§ Provided text
* * * * *

[Spread-users] possible memory leak in spread daemon

Jonathan Stanton jonathan at cnds.jhu.edu
Thu Feb 5 20:25:10 EST 2004


This may be a memory leak, but Spread does have memory usage behavior that 
surprises people and sometimes looks like a leak but is not.

The two things to check first are:

1) Does it grow 'steadily' or does it jump up and then stay that way for 
while. 

2) Did you have peaks of traffic through spread (either in number of 
messages or the size of those messages) during that time.

(If it jumps and/or you had traffic increases then it is likely NOT 
evidence of a leak -- it might be, but spread would normally also behave 
that way. If it increases steadily or you are sure traffic load did not 
increase, then it is more likely to be a leak)

The reason for these questions is that Spread can look like it is 
leaking for two reasons:

1) Spread will temporarily use a lot of memory for messages buffers, and
then "free" the memory back to the libc malloc implementation by calling
'free()'. But most OS/libc's don't report that or actually return it to
the kernel. So in 'ps' or top commands the program looks like it is still
using the memory.

2) Spread has an internal memory management system that caches blocks of 
similary sized memory buffers to decrease the overhead of handling quickly 
varying message loads. These memory buffers can grow to substantial size 
if you have large numbers of clients, very fast message rates, lots of 
slow receivers, or other scenerios that require Spread to buffer lots of 
messages internally before it can deliver them to the receiver sets.

* * * * *

§ Extracted material
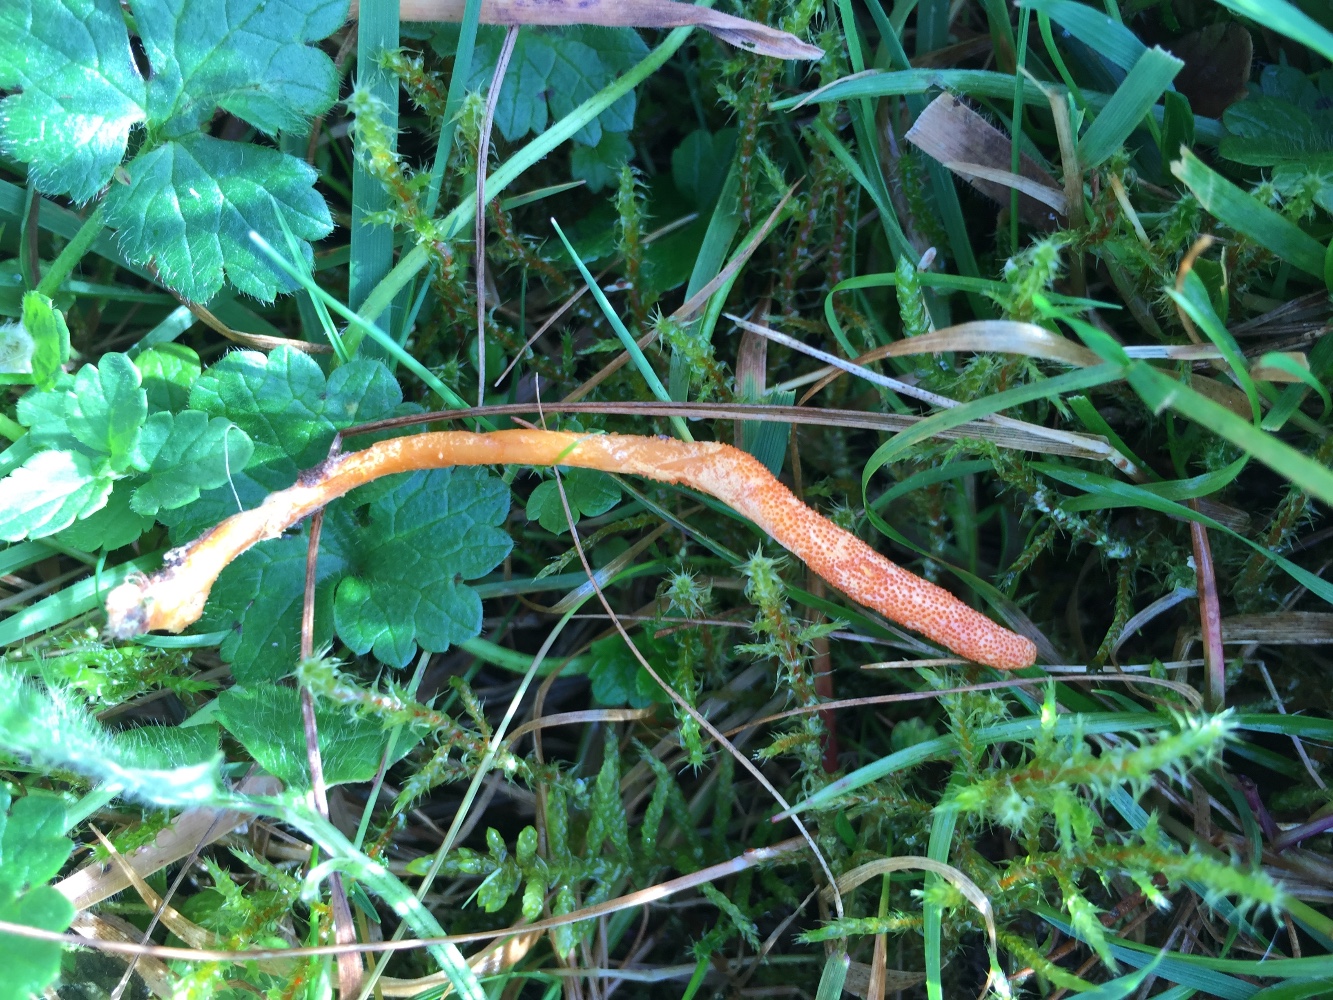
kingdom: Fungi
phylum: Ascomycota
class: Sordariomycetes
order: Hypocreales
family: Cordycipitaceae
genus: Cordyceps
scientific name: Cordyceps militaris
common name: puppe-snyltekølle
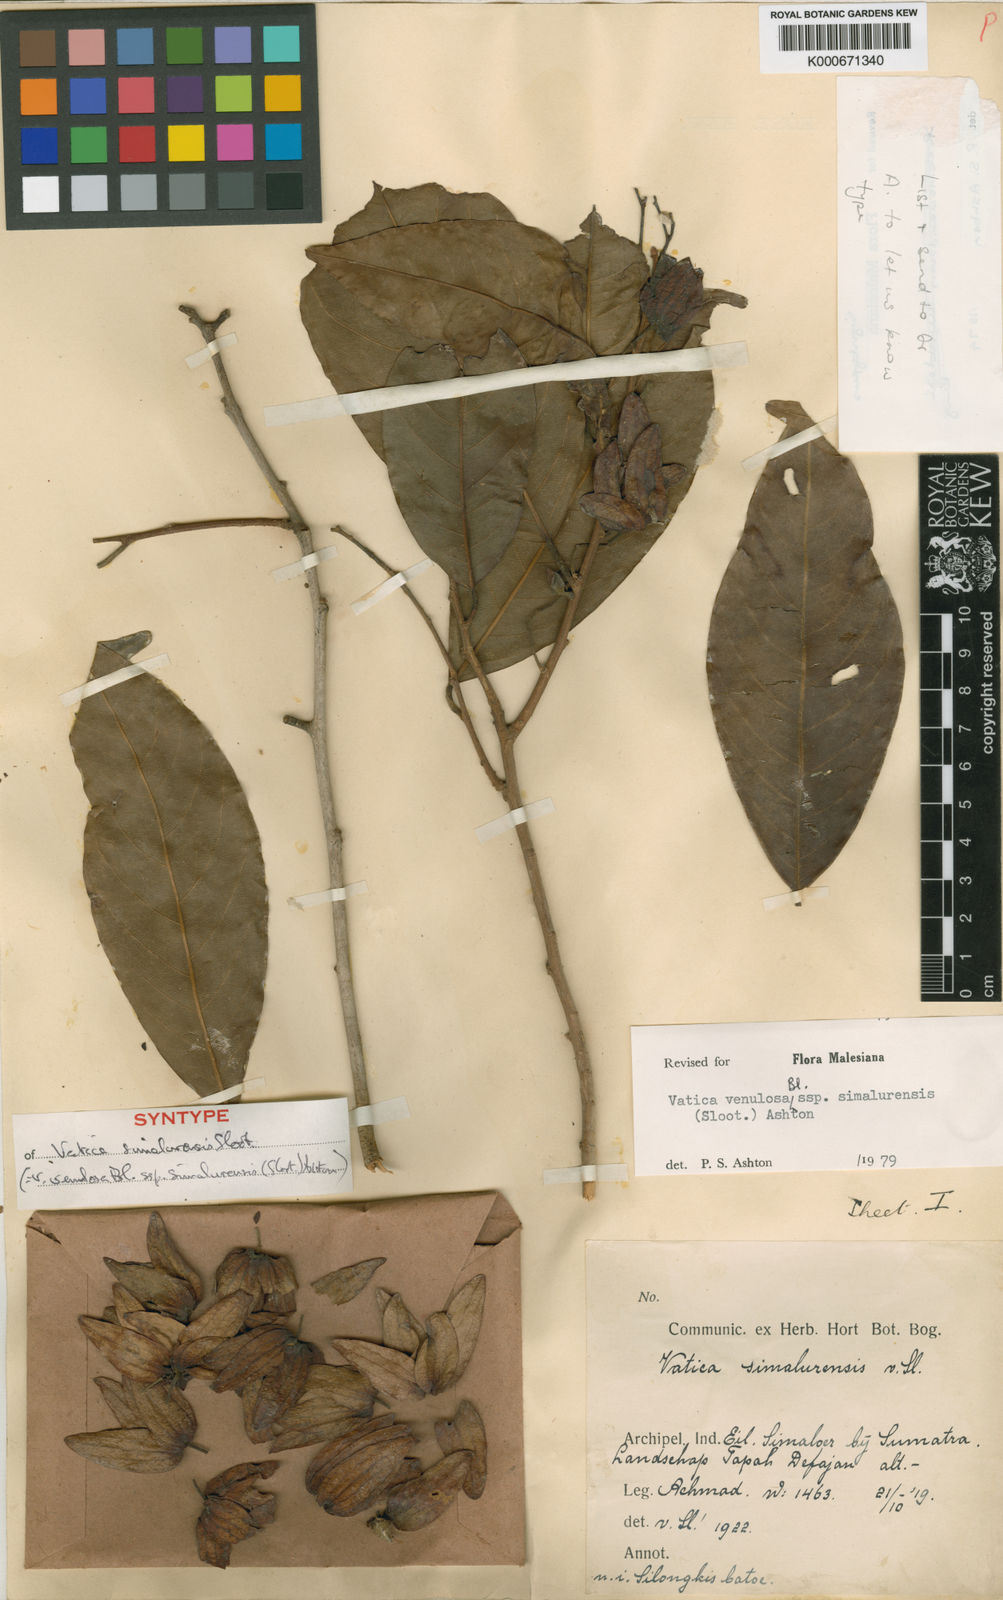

* * * * *

§ Objective 1
List every condition that the post on Spread memory usage names as able to make Spread's cached memory buffers grow to substantial size.
§ Objective 2
Continue the post on Spread memory usage from its final sentence.
The material placed after the Spread memory post comes from a separate source.

§ Response 1
- Large numbers of clients
- Very fast message rates
- Lots of slow receivers
- Other scenarios that require Spread to buffer lots of messages internally before it can deliver them to the receiver sets

§ Response 2
A year or so ago someone ran a memory leak tracking tool on Spread and we 
found (I think) one leak, and a bunch of false positives. I also built a 
custom memory leak tracking version of Spread's internal memory management 
code and used that for awhile. If you still see it growing I can pull out 
that code to try it. 

If you need to bound the memory usage tighter, recompiling with some 
smaller limits in the spread_params.h file will decrease the maximum size 
Spread can grow to by limiting how many messages it will buffer 
internally. This can increase the cases of clients getting cut off for 
reading too slow, or might limit the number of clients or daemons you can 
run.

Hope this helps some,

Jonathan

On Thu, Feb 05, 2004 at 04:35:52PM -0600, Greg Shebert wrote:
> hi folks
> 
> just wanted to report that, using the latest release of spread (not from
> CVS) on redhat 9 seems to leak memory...
> 
> i see my spread daemon grow from about 2 meg to about 50meg over the
> course of a few days...
> 
> any tips on how i might track down the problem?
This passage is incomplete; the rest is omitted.